A Centenary: Isambard Brunel
In an obscure position on Platform One at London’s Paddington Station the traveller may notice, with fleeting interest, a plaque which commemorates Isambard Kingdom Brunel. In early Victorian attire, he gazes across at the Gothic-like structure of wrought and cast iron, where his name once meant so much. One hundred years ago, this versatile engineer died, but there is still plenty of evidence of the part which he played in the days when British capitalism established its dominant position in the world.
Mechanical Environment
Brunei came from a well-to-do family. His father—Marc Brunel—was born in the Vexin area of France, where he studied for the priesthood. He left the church for the French Navy and, when the Revolution came, fled to America. Here, as American industry began to develop, he established himself as a successful surveyor and architect. He came to England, where he set up a factory for the mass production of pulleys, of which, during the Napoleonic Wars, the British Navy was using 70,000 a year. He later turned his attention to the cutting and shaping of shipbuilding logs (an early form of pre-fabbing) and the mass production of boots for the army, using 16 different processes to turn out some 400 pairs a day. In 1821, Marc Brunel fell on hard times and was imprisoned for debt.
So it was that Isambard Kingdom Brunei grew up in an environment of mechanical exploration and adventure. Not only in his own family, but all around, could be seen the physical manifestations of industrialism. At the end of the Napoleonic Wars, the output of coal and iron and the products of the manufactories and the reformed agriculture produced an insistent need for faster and bulkier land transport. In the Cornish tin mine areas and the Durham coalfields the Trevethicks and Stevensons were answering the demand by building the new railways. It is in this field that Brunei is best remembered.
Great Western Railway
After working with his father on the Rotherhithe Tunnel in the 1820’s, Brunel designed and constructed several bridges and docks, notably at Plymouth, Brentford and Milford Haven. In 1833 he was appointed engineer to the Great Western Railway and for this company he did some of his greatest work. He was responsible for the first line to Bristol, with all the bridges and tunnels. (Part of his work consisted of negotiating with obstructive landowners). He designed the Wharncliffe Viaduct at Hanwell and the great iron bridge which crosses the river at Saltash in Cornwall. Later he turned to building ocean-going steamships larger than any previously known. In 1838 his Great Western started the first regular steamships service between Great Britain and America, making the voyage in the unheard of time of 15 days.
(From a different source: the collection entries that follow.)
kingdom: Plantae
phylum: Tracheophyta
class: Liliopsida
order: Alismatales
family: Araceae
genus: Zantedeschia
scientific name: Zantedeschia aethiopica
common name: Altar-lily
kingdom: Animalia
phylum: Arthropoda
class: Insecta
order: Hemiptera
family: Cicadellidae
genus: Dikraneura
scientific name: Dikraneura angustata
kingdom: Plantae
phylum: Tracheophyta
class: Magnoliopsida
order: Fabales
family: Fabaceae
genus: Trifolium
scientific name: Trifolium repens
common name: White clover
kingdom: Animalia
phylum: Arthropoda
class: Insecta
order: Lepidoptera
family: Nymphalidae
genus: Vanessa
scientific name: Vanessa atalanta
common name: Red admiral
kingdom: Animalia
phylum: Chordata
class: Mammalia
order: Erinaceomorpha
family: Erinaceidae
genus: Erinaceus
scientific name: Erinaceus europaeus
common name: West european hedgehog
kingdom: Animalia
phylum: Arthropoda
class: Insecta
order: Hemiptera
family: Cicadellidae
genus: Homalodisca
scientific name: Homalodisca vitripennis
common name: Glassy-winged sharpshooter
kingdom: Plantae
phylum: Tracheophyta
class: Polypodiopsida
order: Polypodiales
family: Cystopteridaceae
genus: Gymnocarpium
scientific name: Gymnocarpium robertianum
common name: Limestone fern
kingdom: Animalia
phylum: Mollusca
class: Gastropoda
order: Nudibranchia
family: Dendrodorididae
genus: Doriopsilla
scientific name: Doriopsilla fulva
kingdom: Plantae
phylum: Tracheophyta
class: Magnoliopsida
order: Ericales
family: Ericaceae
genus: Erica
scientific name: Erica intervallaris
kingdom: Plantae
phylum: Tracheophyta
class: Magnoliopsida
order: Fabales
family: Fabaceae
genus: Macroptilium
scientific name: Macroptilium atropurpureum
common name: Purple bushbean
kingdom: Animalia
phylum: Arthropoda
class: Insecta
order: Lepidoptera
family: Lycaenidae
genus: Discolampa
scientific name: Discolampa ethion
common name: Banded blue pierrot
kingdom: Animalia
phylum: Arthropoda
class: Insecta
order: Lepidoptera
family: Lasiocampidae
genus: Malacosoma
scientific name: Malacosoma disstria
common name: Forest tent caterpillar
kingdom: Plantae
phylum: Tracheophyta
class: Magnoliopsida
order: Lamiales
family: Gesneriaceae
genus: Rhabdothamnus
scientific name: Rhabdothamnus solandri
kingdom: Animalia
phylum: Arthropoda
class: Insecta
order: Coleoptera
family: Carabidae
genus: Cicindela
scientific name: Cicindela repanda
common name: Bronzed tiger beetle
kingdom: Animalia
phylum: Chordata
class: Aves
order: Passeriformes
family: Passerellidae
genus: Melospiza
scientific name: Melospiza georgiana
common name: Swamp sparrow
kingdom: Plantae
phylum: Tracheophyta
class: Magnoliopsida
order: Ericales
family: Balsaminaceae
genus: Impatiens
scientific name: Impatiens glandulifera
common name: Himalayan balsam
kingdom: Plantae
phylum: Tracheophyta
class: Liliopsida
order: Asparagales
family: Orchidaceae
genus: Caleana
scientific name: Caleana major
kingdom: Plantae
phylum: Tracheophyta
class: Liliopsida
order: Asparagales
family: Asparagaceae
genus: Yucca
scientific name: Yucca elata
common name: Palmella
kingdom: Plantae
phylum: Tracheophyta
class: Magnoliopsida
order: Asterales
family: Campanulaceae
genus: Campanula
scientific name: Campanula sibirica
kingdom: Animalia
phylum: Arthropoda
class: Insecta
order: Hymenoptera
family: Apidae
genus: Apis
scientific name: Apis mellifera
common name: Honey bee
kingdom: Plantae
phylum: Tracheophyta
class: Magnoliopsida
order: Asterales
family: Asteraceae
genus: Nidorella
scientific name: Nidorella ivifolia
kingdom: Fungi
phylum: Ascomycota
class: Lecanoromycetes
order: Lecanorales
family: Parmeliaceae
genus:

This was followed in 1845 by the Great Britain, the first large vessel to use the screw propeller, which plied between Liverpool and New York.
Brunel also had his failures. His championing of the 7 foot gauge, which started the famous “Battle of the Gauges,” broke down in 1892, when the Great Western Railway adopted the standard gauge. On the South Devon Railway he experimented with a system of atmospheric propulsion, which proved a failure. Perhaps his most spectacular flop was the paddle steamer Great Eastern, a huge folly launched in 1858. The story of the Great Eastern is one of delays and casualties—it was never a financial success and ended as a submarine cable layer. The strain of building her broke Brunei’s health. He had a stroke on the day he was watching her engines being tested—5th September, 1859—and ten days later he was dead.
Kings and Servers
Typical of his time, Brunei was impatient of restrictions on invention and careless of public opinion of his work. He reached his fame when the designers and builders of early industrial capitalism were raising their structures to the glory of Utility, Profit and Speed. Those were the days when the glass- vaulted roofs of Paddington and St. Pancras Stations had replaced the cathedrals and churches into which the wealthy landowner and merchant had once poured their surplus. When the railway viaducts and the Stock Markets took the place of the Cloth Halls—and King Coal sat in state on the High Throne, with child labour for his server.
Brunel’s railways carried the products of the appalling working conditions of the time, when coal miners seemed scarcely human and children were lucky to work no more than a twelve hour day in the textile mills. For the workers the new capitalism meant hard work, low pay and indifferent food eaten in gaunt, soulless tenements scowling down on the Main Line. It meant squalid back-to-back houses crouching around the pit head and the viciousness of dockland. No gift of science or brilliance of design was directed that way. Here lived the beasts of burden, gin soaked and humble in their misery. In its exciting day of expansion, capitalism spurned the very people who made it possible.
No blame to Brunel for this. He was an inventive master whose abilities were used by a vicious and inhuman social system. Remember that, if you ever take a look at that plaque.